◆ **EXERCISE**: Here are some records; copy every line that holds the word "socketHost".

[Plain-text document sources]
◇ ◇ ◇ ◇ ◇ ◇ ◇

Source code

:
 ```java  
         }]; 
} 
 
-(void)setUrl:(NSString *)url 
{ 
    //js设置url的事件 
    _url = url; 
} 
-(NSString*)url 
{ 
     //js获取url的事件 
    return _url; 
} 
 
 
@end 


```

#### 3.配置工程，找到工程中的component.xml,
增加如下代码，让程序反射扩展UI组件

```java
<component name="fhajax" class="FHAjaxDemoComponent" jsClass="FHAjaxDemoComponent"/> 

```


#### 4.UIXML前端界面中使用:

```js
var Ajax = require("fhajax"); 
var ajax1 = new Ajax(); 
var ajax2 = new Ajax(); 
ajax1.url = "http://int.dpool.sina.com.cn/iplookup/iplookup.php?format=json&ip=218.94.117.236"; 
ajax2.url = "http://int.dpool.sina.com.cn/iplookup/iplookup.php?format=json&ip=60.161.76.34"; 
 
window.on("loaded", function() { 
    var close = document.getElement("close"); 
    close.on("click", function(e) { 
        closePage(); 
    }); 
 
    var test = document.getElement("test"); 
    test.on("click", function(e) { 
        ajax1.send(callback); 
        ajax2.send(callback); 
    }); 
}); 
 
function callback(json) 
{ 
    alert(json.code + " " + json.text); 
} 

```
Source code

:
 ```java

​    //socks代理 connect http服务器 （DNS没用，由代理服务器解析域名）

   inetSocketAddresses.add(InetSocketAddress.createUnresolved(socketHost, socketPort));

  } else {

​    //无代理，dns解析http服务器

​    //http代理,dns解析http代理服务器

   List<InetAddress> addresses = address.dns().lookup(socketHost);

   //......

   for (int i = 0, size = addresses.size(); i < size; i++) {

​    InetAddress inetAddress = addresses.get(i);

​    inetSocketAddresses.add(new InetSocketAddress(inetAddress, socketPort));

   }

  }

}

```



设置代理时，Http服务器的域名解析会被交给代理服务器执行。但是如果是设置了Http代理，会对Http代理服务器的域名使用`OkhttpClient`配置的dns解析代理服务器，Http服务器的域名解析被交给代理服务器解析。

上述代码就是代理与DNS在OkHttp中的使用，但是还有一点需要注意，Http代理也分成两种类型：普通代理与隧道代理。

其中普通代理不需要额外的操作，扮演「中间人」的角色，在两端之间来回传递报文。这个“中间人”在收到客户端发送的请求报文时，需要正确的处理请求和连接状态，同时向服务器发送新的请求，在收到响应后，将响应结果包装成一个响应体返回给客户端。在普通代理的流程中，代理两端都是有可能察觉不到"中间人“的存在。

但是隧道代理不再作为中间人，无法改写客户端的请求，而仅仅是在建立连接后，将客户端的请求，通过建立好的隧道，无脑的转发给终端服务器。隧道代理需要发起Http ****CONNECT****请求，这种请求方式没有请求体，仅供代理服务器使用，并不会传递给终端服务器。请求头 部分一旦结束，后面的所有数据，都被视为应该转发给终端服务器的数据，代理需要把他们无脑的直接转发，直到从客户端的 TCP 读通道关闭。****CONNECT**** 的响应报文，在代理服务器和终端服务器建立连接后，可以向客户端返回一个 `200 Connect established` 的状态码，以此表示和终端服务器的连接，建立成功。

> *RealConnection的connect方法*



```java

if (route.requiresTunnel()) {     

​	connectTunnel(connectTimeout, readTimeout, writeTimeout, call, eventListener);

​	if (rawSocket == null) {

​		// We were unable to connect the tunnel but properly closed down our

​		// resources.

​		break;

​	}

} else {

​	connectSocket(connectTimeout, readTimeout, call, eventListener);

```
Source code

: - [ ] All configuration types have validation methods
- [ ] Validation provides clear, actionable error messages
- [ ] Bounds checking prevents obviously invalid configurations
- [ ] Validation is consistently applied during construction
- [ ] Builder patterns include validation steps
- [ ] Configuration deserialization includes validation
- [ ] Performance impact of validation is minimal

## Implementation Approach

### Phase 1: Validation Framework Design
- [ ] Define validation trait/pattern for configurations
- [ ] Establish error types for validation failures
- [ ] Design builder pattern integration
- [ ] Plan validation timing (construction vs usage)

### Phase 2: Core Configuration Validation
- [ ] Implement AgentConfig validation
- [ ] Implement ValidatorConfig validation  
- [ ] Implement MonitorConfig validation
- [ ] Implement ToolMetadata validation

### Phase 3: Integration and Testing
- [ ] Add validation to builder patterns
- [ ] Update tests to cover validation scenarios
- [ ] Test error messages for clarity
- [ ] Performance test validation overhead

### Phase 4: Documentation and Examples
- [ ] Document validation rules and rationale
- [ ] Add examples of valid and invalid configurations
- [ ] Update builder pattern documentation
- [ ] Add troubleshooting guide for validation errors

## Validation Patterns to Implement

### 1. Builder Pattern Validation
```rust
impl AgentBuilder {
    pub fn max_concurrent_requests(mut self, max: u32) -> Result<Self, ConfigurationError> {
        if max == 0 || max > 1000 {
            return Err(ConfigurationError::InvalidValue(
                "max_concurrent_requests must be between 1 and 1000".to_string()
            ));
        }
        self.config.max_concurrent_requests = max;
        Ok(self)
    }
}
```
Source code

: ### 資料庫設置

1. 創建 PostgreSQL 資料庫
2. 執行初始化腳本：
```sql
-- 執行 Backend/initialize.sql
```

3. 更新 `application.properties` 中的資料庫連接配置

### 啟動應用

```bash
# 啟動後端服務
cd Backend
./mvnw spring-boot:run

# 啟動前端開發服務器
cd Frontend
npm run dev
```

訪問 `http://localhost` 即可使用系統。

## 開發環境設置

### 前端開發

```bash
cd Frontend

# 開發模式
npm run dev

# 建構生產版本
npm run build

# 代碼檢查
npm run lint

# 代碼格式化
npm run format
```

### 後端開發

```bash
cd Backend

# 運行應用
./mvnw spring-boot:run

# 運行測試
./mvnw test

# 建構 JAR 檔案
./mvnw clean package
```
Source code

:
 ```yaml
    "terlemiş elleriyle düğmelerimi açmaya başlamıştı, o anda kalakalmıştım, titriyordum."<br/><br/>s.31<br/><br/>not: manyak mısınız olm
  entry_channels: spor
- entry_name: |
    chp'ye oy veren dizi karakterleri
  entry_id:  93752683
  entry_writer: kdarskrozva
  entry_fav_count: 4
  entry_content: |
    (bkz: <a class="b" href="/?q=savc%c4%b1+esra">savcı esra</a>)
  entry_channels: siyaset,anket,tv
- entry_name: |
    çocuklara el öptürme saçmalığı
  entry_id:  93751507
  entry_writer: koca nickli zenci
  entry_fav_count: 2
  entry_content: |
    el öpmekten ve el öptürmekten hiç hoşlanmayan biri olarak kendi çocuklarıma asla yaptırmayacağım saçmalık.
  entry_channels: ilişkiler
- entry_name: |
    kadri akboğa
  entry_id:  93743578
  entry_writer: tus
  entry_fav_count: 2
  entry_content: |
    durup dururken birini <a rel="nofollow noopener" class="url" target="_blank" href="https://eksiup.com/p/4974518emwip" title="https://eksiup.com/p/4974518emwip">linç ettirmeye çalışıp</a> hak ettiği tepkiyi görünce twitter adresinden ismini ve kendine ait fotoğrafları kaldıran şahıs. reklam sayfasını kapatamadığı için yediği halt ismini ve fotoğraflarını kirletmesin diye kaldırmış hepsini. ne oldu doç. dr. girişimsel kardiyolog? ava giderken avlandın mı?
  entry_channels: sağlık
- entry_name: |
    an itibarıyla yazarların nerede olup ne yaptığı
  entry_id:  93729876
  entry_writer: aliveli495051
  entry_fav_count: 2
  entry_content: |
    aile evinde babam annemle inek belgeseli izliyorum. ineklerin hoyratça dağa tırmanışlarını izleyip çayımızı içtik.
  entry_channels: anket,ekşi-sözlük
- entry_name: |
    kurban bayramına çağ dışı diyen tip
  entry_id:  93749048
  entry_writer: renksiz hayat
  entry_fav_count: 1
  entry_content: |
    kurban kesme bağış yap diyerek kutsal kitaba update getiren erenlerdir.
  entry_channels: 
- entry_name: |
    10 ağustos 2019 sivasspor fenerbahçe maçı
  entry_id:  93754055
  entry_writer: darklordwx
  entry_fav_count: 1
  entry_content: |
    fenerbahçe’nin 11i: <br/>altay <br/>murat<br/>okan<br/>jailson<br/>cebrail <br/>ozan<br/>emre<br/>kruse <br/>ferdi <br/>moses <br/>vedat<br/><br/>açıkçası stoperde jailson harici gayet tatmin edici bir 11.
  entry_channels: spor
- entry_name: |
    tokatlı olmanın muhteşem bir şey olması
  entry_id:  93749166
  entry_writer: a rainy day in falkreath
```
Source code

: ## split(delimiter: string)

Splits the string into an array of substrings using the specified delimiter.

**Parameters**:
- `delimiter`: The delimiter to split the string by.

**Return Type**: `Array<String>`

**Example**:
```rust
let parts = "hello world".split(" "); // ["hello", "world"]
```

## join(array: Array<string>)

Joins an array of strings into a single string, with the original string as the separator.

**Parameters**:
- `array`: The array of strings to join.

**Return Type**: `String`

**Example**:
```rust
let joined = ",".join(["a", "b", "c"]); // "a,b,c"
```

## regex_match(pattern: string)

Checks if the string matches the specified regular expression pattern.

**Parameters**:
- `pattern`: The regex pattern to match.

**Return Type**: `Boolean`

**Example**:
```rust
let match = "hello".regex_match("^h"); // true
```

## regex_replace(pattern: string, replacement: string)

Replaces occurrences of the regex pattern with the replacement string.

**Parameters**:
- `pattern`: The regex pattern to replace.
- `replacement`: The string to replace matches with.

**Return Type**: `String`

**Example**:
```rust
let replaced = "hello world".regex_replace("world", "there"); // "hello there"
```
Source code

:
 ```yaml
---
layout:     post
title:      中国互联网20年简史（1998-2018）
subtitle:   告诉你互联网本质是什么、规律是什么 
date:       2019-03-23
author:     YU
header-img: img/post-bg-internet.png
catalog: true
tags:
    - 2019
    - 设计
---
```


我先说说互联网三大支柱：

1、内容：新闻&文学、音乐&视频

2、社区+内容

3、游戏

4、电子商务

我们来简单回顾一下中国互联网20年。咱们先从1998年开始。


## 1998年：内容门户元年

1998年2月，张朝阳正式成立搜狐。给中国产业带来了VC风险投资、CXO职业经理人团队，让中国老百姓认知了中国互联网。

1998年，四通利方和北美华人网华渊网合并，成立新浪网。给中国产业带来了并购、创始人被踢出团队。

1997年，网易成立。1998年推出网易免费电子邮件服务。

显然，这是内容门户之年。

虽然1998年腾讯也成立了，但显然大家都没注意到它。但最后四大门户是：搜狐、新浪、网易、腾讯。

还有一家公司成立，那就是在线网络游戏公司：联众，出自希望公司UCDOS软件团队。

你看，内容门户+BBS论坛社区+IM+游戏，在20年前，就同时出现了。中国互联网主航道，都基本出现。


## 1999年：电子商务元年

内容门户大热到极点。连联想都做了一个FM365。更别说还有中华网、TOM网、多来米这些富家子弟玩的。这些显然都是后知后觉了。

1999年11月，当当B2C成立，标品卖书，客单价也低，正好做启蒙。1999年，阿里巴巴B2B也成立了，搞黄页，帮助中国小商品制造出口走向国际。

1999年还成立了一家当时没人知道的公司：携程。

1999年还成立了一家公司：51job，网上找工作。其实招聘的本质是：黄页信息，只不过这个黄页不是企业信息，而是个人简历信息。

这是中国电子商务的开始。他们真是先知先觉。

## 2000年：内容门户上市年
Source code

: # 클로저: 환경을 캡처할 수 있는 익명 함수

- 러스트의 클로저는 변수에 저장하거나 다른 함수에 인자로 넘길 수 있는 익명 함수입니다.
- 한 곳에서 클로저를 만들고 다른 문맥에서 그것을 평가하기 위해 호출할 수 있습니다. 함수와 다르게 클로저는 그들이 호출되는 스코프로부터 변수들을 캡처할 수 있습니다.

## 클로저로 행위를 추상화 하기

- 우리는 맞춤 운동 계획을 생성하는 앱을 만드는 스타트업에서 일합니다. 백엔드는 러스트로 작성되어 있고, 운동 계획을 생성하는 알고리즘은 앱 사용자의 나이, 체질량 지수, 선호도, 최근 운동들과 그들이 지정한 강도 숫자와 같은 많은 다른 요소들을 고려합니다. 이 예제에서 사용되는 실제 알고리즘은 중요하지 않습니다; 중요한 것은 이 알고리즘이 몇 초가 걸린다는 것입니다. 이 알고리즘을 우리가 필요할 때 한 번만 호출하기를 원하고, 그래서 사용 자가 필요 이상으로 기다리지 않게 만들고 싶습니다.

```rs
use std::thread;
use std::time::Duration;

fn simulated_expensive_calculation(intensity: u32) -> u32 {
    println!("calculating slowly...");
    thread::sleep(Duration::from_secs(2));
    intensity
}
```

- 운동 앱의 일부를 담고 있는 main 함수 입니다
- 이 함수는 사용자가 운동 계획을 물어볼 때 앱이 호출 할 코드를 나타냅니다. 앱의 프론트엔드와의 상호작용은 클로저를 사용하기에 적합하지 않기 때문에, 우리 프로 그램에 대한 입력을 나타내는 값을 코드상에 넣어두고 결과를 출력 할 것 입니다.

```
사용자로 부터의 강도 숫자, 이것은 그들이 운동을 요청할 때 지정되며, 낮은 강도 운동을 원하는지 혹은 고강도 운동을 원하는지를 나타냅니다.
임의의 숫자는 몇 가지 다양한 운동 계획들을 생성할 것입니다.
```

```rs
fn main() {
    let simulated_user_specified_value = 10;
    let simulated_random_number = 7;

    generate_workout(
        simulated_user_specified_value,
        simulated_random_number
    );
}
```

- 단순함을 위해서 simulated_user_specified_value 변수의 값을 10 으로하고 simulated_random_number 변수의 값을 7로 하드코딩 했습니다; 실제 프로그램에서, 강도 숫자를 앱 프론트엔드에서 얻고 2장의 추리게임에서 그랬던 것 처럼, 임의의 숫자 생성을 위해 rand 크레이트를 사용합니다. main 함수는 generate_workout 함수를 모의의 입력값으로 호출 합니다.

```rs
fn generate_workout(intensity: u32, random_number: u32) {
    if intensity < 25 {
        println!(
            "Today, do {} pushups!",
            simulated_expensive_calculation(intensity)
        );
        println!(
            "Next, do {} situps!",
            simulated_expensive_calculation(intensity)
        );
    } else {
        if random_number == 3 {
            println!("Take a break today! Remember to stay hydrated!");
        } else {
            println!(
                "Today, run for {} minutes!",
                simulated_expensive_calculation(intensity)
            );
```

◇ ◇ ◇ ◇ ◇ ◇ ◇

◆ **OUTPUT OF THE TASK**:
   inetSocketAddresses.add(InetSocketAddress.createUnresolved(socketHost, socketPort));
   List<InetAddress> addresses = address.dns().lookup(socketHost);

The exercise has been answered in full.